If you arrive at the lake to find several people, head to the right and hike a little way to find an open spot along the lake. Note that mountain goats, bighorn sheep, and bears frequent this trail. Keep your eyes peeled, as you never know when wildlife will appear. This trail does have pit toilets along the trail, which is unusual in any national park. Pack toilet paper, as the supply can go fast. Most of this trail is shaded, but it can become quite warm on a summer day. Dress in layers, as the weather can turn rapidly. I have never visited this lake at sunset, but I have been told that it is stunning at that time of day. If you choose to drive to the parking lot, you will want to arrive early in the day, as it is typically full by mid-morning.

Editor’s Note: Read up on our expert tips for safely viewing wildlife in national parks.

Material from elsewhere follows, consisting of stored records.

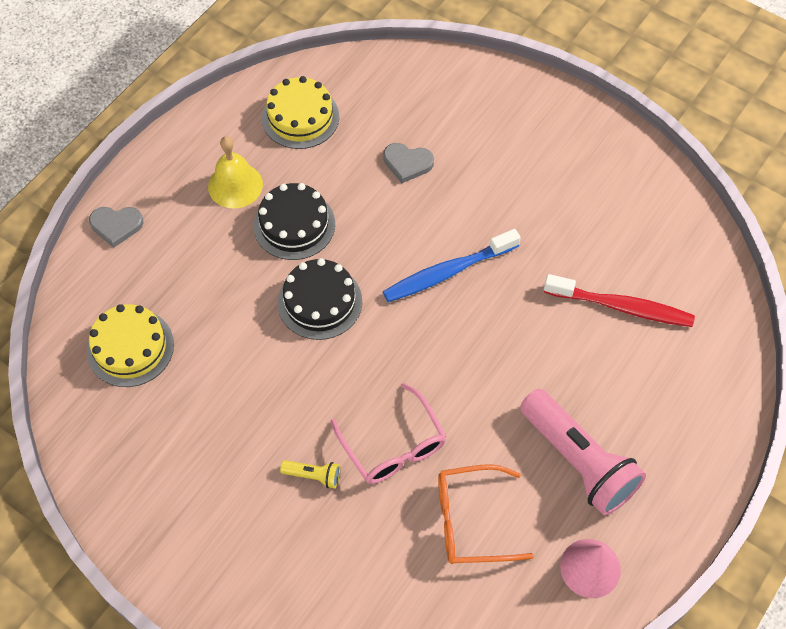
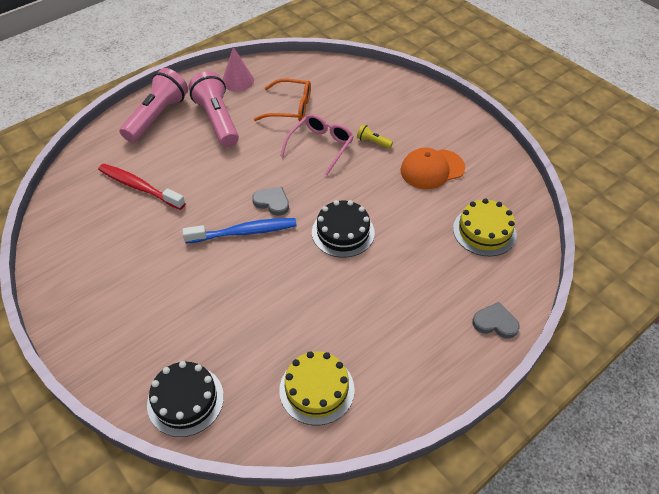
camera: 165 degrees left, 10 degrees down
(212, 441) = (432, 169): none -> orange cap
(235, 185) = (390, 335): yellow bell -> none
(294, 225) = (347, 291): black cake -> black cake (185, 400)
(393, 446) = (320, 146): pink glasses -> pink glasses turned 45 degrees clockwise
(407, 163) = (238, 321): grey heart -> grey heart (272, 202)
(678, 445) = (157, 116): none -> pink flashlight

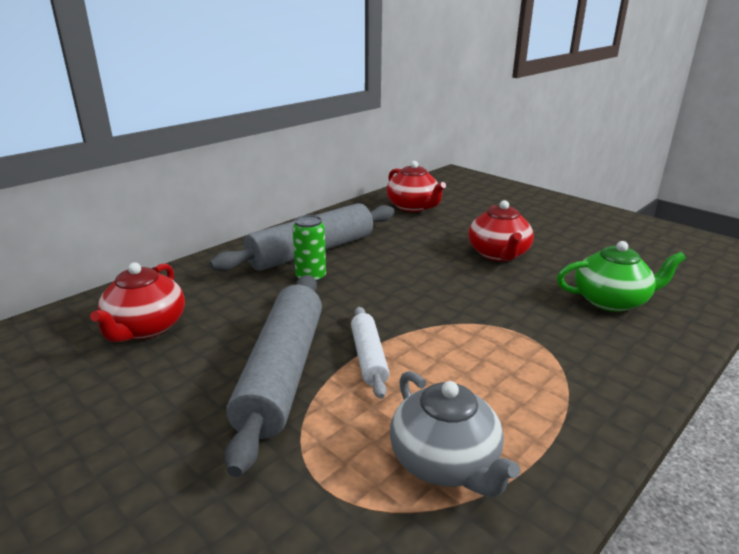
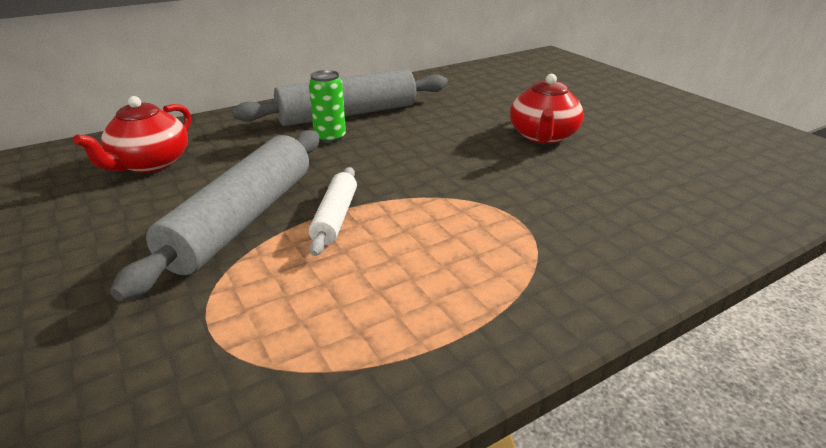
camera: 15 degrees right, 5 degrees up
(413, 207) = (480, 83): red teapot -> none
(445, 462) = (343, 329): grey teapot -> none
(611, 301) = (645, 197): green teapot -> none

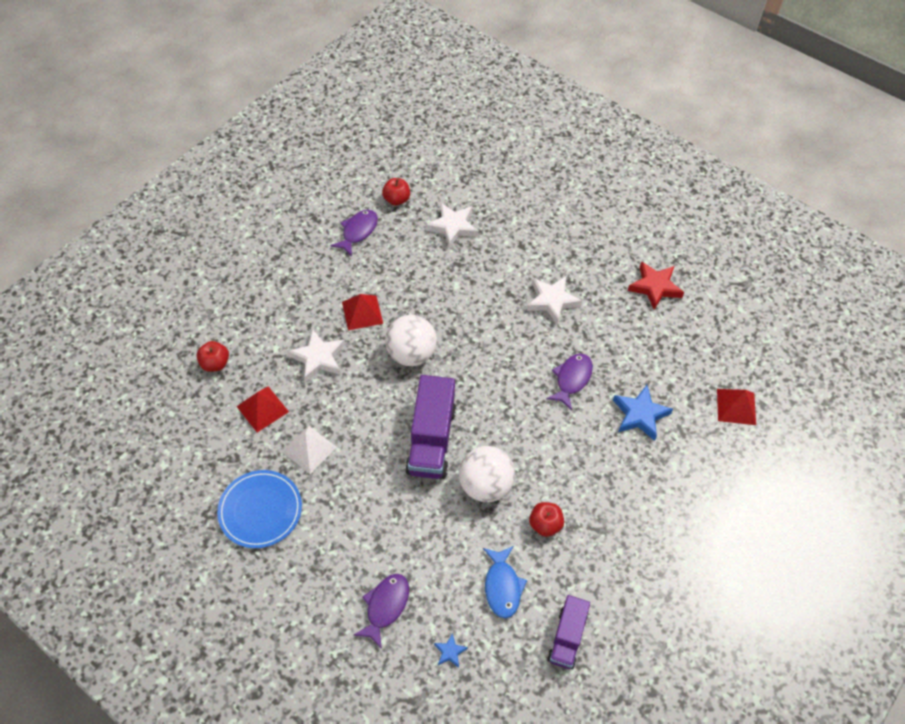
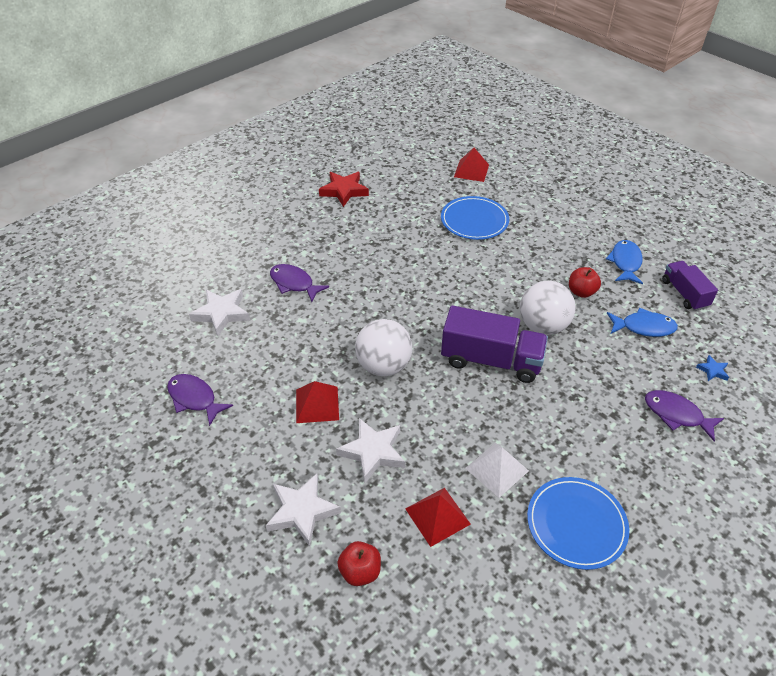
camera: 80 degrees left, 10 degrees down
(396, 200) = (160, 357): red apple -> none
(552, 301) = (342, 254): white star -> white star (302, 511)
(567, 637) = (684, 293): purple truck -> purple truck turned 135 degrees counterclockwise
(572, 379) = (433, 254): purple fish -> purple fish (294, 283)
(606, 575) = (625, 262): none -> blue fish
(640, 415) = (474, 220): blue star -> blue plate

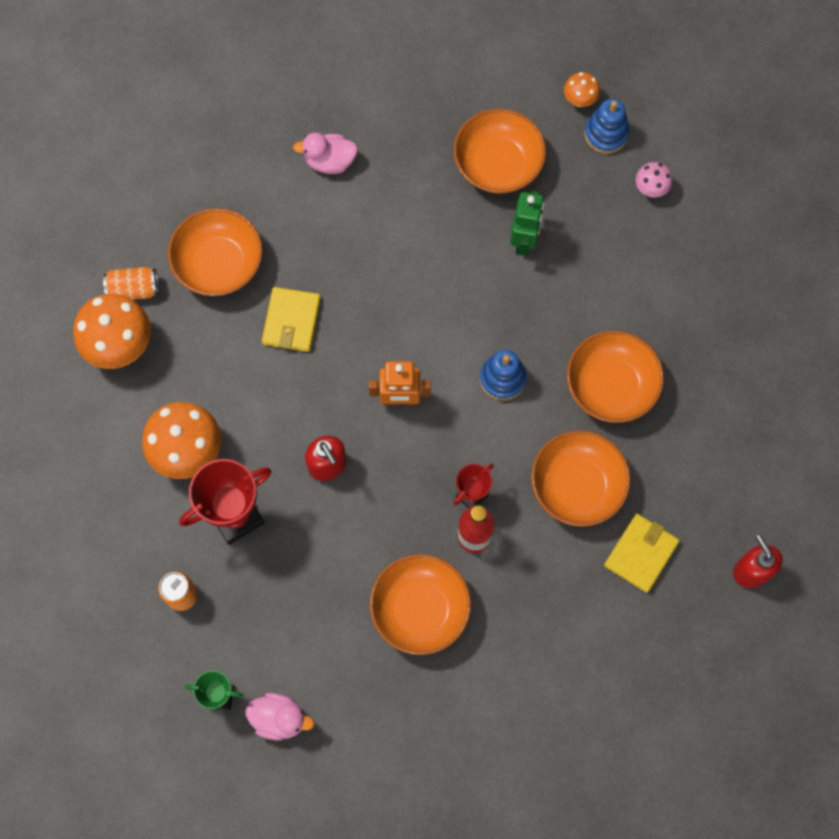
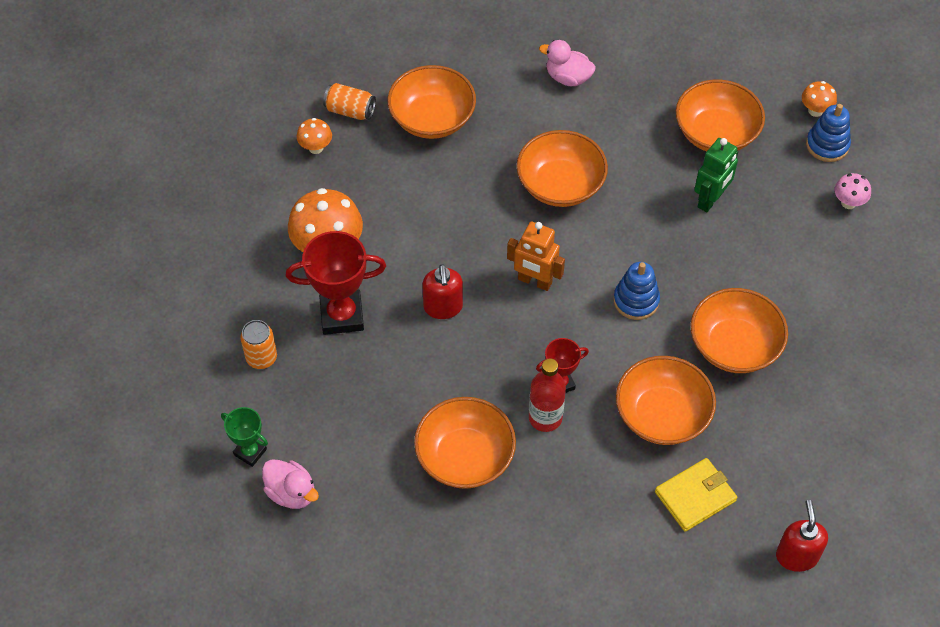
camera: 25 degrees right, 15 degrees down
(120, 346) = (316, 148): orange mushroom -> orange mushroom, size x0.50
(291, 321) = (471, 184): yellow wallet -> none
(377, 285) = (560, 185): none -> orange bowl

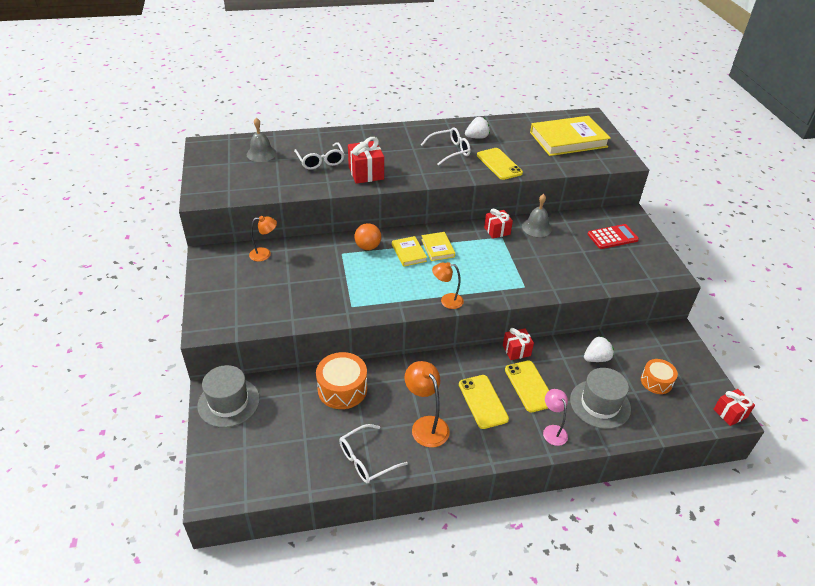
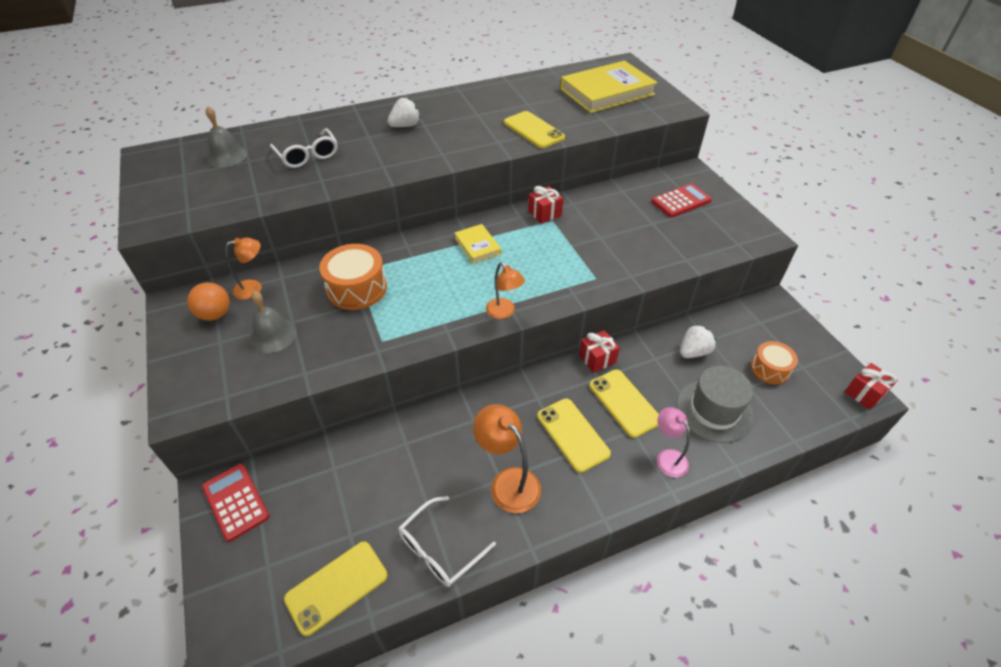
camera: 10 degrees left, 5 degrees up
(228, 402) = (236, 501): grey hat -> red calculator
(290, 470) = (337, 587): none -> yellow phone
(342, 389) = (389, 452): orange drum -> orange drum (357, 288)
(366, 173) = (370, 163): red gift -> none
(368, 247) = (389, 257): orange ball -> orange ball (215, 314)
(409, 253) = (443, 258): yellow book -> none
(447, 301) = (504, 312): orange lamp -> orange lamp turned 120 degrees counterclockwise
(449, 151) = (469, 122): white glasses -> none
(477, 137) = (499, 102): white strawberry -> white strawberry (405, 126)
(536, 227) = (590, 202): grey bell -> grey bell (273, 335)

Lake McDonald in Glacier National Park.

Lake McDonald

Lake McDonald sits at the heart of Apgar Village near Apgar Campground. This lake is 10 miles long and 500 feet deep, making it the largest lake in Glacier National Park. Each time we arrive from the west side to enter Glacier National Park, we head straight to Lake McDonald. The water is crystal clear and rocks of all colors can be seen through the lake. There is parking for vehicles of all lengths in this area, but the spots can be tight. Lake McDonald Lodge sits on the shores of the lake. Ranger-led programs are held at this lodge in the evenings, and campers from the campground can walk to attend.

Horseback Rides

If you want to see the park from a view on top of a horse, you can hop on one and experience a guided horseback ride in the park. Trail rides begin at Many Glacier, Lake McDonald, and Apgar. If you enter the park from the east side, book a horseback ride that starts at Many Glacier. Lake McDonald and Apgar rides begin on the west side of the park. Trail rides vary in distance and time. One-hour, two-hour, half-day, all-day, and private trail rides are all available.

Logan Pass in Glacier National Park.

Enjoy The Solitude

When you visit Glacier National Park in an RV, you will make family memories to carry with you forever. You can choose to do as much or as little as you like. Pull up a chair and sit outside your RV and listen to the birds, as you will have the option to do that. Enjoy the quiet of the forest and look up to view one of God's greatest masterpieces, Glacier National Park. Summer is the most popular time of year to visit, but my favorite season here is fall. The vibrant fall colors are beautiful on the Going-to-the-Sun-Road once cooler weather sets in.

Winter weather can set in at any time of year and close this famous road that traverses the park. Be patient and realize that it will open again when it is safe to open it back up. We have been stuck in traffic on the Going-to-the-Sun-Road with an epic waterfall view. The wait for the road to open up did not seem like too bad of an experience. After all, when will be the next time that you will have a stunning view of snow peak mountains with a mountain goat here and there?

Pro Tips

Pack your binoculars, sunscreen, bug spray, sweatshirts, hiking gear, and a sun hat. Each of these items will ensure that you have the time of your life on your visit to Glacier National Park in your RV. Each time you enter the park, inquire at the ticket booth about road closures and any specific information pertinent to travelers with an RV.